Si la rencontre de Freud avec Charcot puis Breuer furent décisives, c'est en tant qu'elles participent de l'histoire des idées. En revanche, la relation avec Fliess est d'une autre nature. À l'insu des protagonistes, une situation d'ordre analytique se déploie. De 1890 à 1900, Freud fut invalidé par une névrose ponctuée de profonds moments de découragement, de doute et d'inhibition, d'angoisse de mort et de crainte de prendre le train. Ce malaise et l'intensité des relations à Fliess culminèrent simultanément entre 1897 et 1900. En 1889, un influenza avait provoqué une tachycardie persistante qui, cinq ans plus tard s'aggravant, fit craindre le pire, Freud soupçonnant Fliess de lui cacher la vérité sur son état. Aussi, la théorie des périodes fixant sa disparition pour 1907, avait eu force d'oracle dans la bouche de Fliess. Ces pseudo-troubles cardiaques trouveront leur résolution dans l'auto-analyse menée avec Fliess.
Dans ses lettres, Freud nous introduit aux subtilités et paradoxes que chacun expérimente par l'amour de transfert dans la cure: « [...] j'ai subi une sorte de névrose. Drôles d'états que le conscient ne saurait saisir : pensées nébuleuses, doutes voilés et à peine, de temps en temps, un rayon lumineux [...] Il me semble être dans un cocon. Dieu sait quelle bête en sortira » (12 mai 1897) ; « Je continue à ne pas comprendre ce qui m'est arrivé. Quelque chose venu des profondeurs abyssales de ma propre névrose s'est opposé à ce que j'avance encore dans la compréhension des névroses et tu y étais, j'ignore pourquoi, impliqué. L'impossibilité d'écrire qui m'affecte semble avoir pour but de gêner nos relations. De tout cela je ne possède nulle preuve et il ne s'agit que d'impressions tout à fait obscures » (7 juillet 1897).

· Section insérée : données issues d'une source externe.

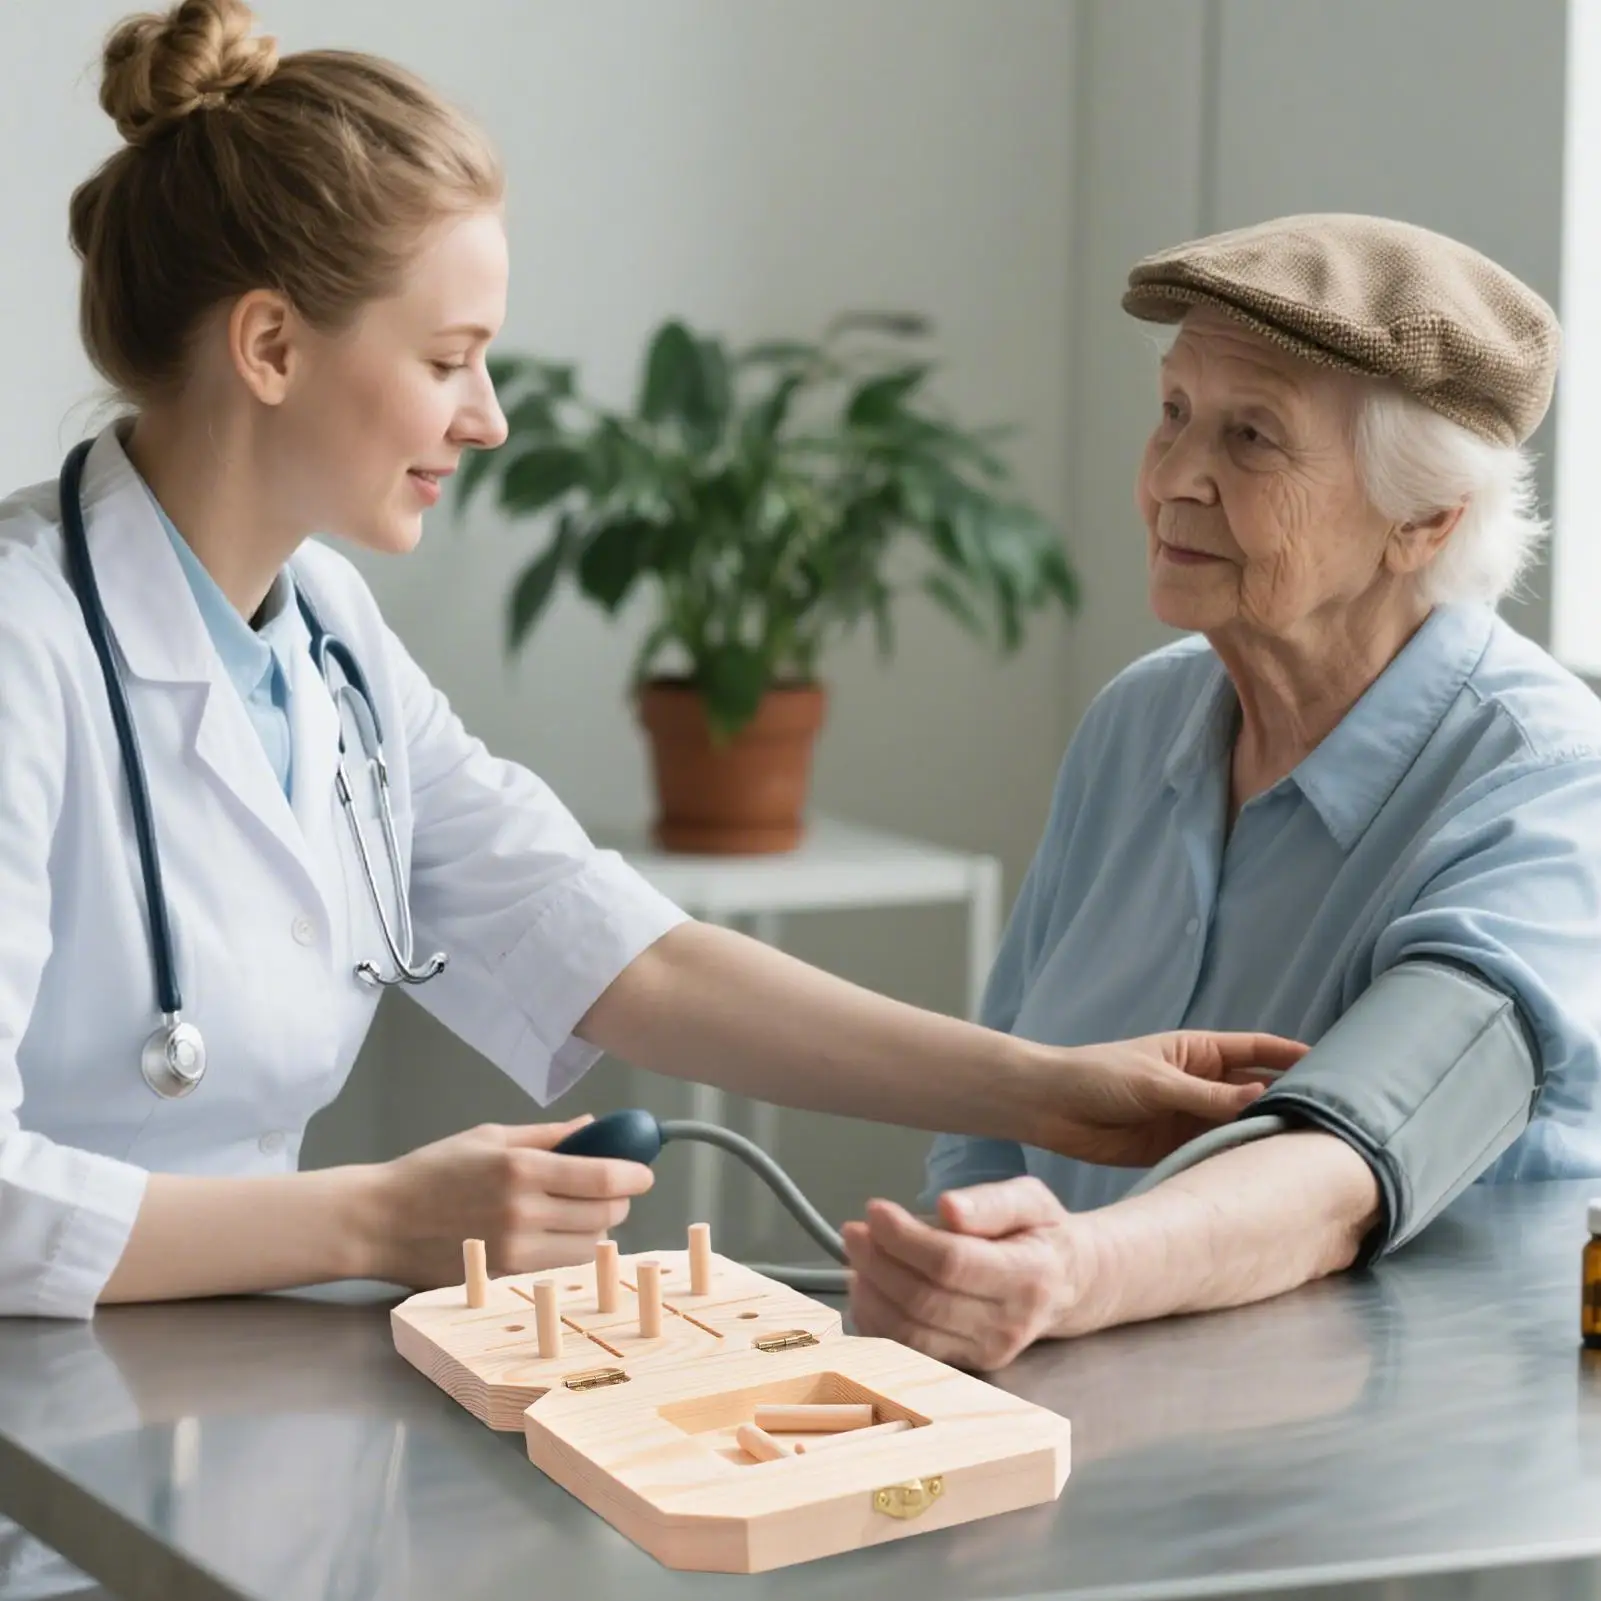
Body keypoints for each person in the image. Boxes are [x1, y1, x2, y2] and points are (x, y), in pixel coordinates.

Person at [0, 0, 1301, 1324]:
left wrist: (1050, 1088)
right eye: (449, 358)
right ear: (271, 346)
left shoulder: (324, 636)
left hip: (201, 1390)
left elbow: (624, 957)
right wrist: (382, 1218)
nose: (489, 417)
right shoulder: (20, 650)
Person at [846, 212, 1601, 1371]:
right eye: (1172, 413)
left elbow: (1353, 1151)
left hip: (1367, 1488)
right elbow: (994, 1127)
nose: (1172, 479)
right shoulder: (1137, 722)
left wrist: (1063, 1272)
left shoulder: (1546, 781)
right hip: (1059, 1423)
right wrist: (955, 1291)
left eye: (1251, 437)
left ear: (1425, 520)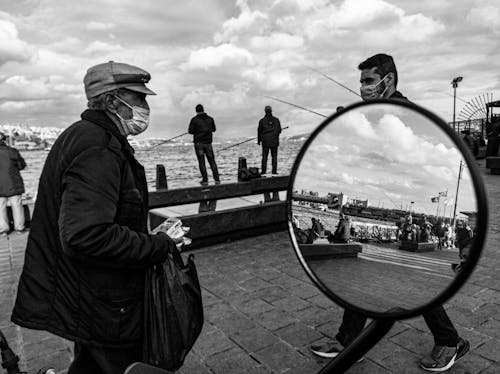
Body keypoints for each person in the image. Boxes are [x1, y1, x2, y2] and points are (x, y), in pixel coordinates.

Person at [11, 61, 181, 374]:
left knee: (89, 366)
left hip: (89, 299)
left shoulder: (88, 136)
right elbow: (86, 234)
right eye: (140, 99)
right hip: (104, 304)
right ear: (115, 101)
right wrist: (159, 245)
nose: (145, 106)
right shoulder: (97, 147)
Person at [310, 53, 470, 372]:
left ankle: (449, 341)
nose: (363, 87)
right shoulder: (379, 111)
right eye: (361, 81)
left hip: (415, 184)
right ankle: (349, 340)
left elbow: (403, 142)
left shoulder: (402, 110)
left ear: (389, 81)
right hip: (403, 183)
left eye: (369, 81)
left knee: (420, 294)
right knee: (371, 292)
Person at [0, 132, 27, 235]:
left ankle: (3, 230)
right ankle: (19, 228)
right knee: (17, 206)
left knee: (0, 208)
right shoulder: (12, 151)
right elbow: (21, 165)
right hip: (13, 183)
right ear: (4, 140)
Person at [188, 104, 220, 186]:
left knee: (201, 162)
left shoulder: (194, 120)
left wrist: (197, 130)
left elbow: (190, 131)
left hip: (199, 144)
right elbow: (214, 129)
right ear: (203, 109)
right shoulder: (210, 119)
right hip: (208, 144)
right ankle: (217, 180)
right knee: (212, 161)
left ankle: (205, 180)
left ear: (196, 111)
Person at [257, 105, 282, 175]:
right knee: (274, 157)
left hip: (265, 142)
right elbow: (279, 130)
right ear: (271, 111)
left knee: (264, 157)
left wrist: (259, 141)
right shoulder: (276, 120)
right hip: (274, 142)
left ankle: (263, 172)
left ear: (265, 111)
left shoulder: (262, 121)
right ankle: (274, 172)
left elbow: (259, 131)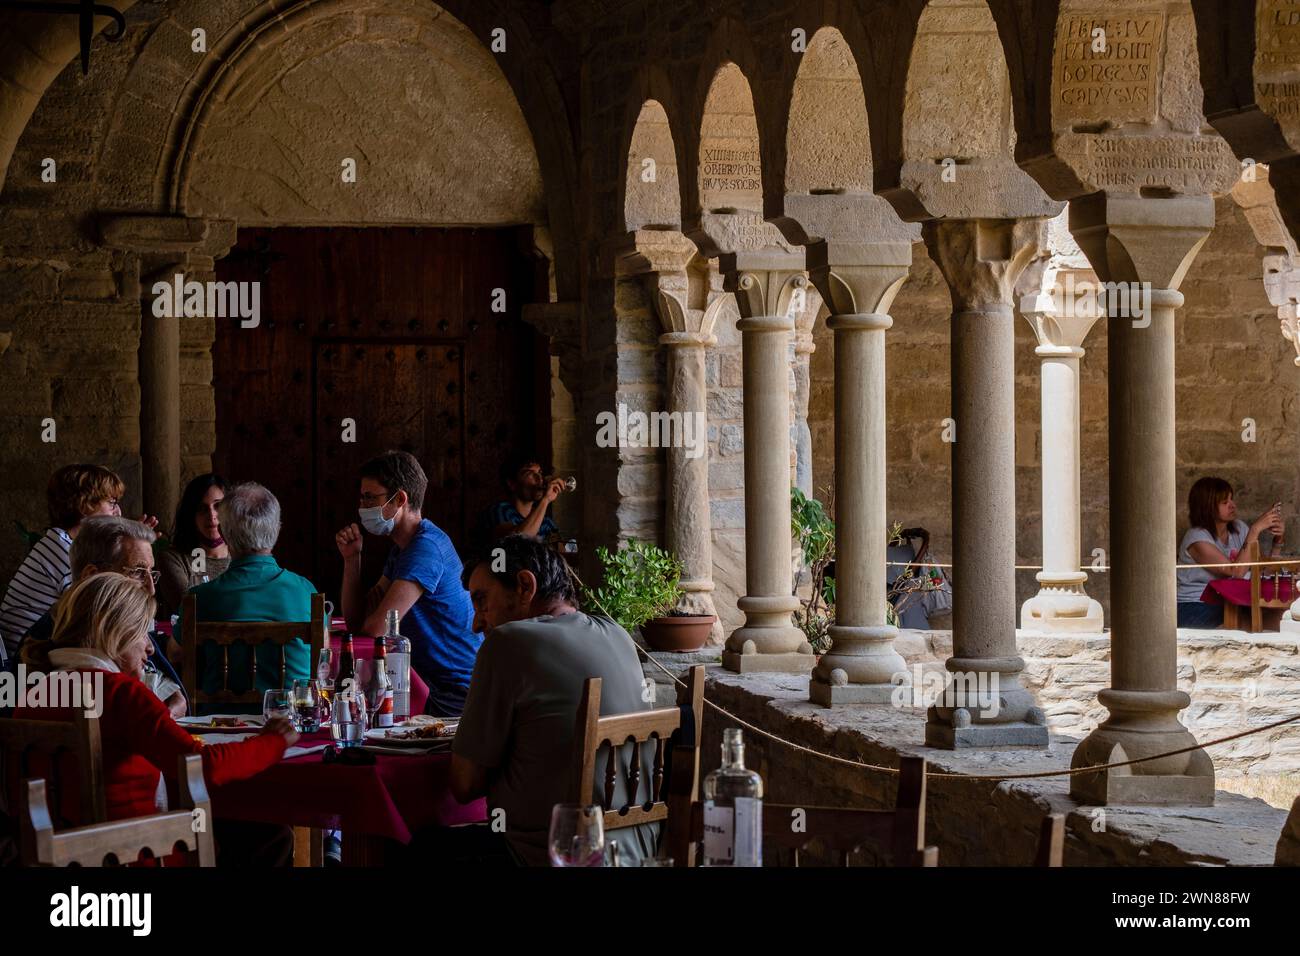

Freud ne critiquera jamais les élucubrations théoriques de Fliess, n'en soulignera pas l'aspect fantaisiste, mais en dégagera chaque fois dans sa lecture, par son déchiffrage, le grain de vérité qu'elles recèlent, dans une appréhension radicalement différente, mais faite cette fois pour la psychanalyse.


Sa rupture avec Freud

Dans ce qui était venu se réactualiser là avec Fliess « [...] rien ne peut pour moi remplacer les contacts avec un ami, c'est un besoin qui répond à quelque chose en moi, peut-être à quelque chose de féminin (...) » (7 mai 1900), Freud reconnaîtra la question de son lien au père, ce qui semble avoir favorisé son détachement d'avec cet ami. La brouille se produisit autour du fait que Fliess prétendait que les interprétations de Freud n'étaient que des projections de lui-même. Freud tenta pendant deux années encore de renouer leur relation.
Fliess, sans l'avoir voulu, du seul fait de sa présence, en laissant se mobiliser le désir inconscient et ses conséquences, aura permis à Freud de découvrir que l'essentiel ne s'apprend pas de l'analyste, ni de l'analysant, mais dans l'entre-deux du transfert même. Ainsi, l'analyse ne sera jamais une somme de connaissances ni effet d'une technique, mais une transmission par un savoir inconscient en acte dans le transfert.